# SS Kowarra — Sunk off Australia 1943



## steveharding (Apr 8, 2008)

For a book project, I'm trying to find out if the SS Kowarra of Australia's Howard Smith Line (built 1916 in Sunderland, UK, and sunk in 1943 by the Japanese sub I-26) was of the same design as the vessels built in the United States during World War I as "Laker" cargo vessels. The design originated in Europe as the "Frederickstad" design, and was built both in the UK and US. I'm also interested in learning the ship's history before her arrival in Australia c. 1919.
Please feel free to contact me directly if you have any details.
Cheers


----------



## Dulcibella (Mar 7, 2008)

*S.S. Kowarra*

Steve:

The following website might interest you:

http://cas.awm.gov.au/photograph/303501

Dulcibella


----------



## melliget (Dec 3, 2006)

Steve.

I can't answer your question, sorry, but noticed that there are some do***ents (24 to be precise) on the KOWARRA held by the NAA.
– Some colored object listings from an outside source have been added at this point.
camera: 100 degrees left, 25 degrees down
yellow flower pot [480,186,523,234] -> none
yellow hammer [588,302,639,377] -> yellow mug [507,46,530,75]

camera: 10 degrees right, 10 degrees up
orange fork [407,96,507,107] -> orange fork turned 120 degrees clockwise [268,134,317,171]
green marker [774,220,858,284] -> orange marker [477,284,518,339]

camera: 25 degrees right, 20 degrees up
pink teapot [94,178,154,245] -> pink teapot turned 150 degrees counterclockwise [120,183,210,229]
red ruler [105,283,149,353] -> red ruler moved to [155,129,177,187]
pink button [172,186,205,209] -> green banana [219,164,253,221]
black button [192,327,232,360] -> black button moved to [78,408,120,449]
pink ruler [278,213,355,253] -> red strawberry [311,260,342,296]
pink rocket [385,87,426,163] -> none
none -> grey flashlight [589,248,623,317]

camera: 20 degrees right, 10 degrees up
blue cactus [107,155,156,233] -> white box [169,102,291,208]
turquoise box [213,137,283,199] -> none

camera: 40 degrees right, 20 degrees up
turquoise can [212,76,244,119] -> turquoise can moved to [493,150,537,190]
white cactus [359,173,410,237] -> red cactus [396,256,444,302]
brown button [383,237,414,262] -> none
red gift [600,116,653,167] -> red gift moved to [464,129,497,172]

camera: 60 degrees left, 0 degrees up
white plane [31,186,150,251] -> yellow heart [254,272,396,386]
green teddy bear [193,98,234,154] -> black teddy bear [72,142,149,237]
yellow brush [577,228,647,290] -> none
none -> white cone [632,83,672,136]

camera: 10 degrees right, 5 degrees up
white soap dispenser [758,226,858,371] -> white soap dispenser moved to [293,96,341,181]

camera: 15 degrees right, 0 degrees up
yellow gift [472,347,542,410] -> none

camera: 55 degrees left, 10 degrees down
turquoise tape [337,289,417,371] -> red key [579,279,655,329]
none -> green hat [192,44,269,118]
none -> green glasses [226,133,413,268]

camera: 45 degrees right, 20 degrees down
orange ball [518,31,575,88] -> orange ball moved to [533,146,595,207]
Sadly no ship plans, that may have helped you with your question on the design, but somes are of DEMS mods. Wonder if any of those might contain something useful? Only one do***ent (7 pages) is already scanned:

SS "Kowarra" - Sinking of by Japanese Submarine

Apart from the photo mentioned by Dulcibella, Picture Australia locates three others (SLV) though they are not of great quality.

regards,
Martin


----------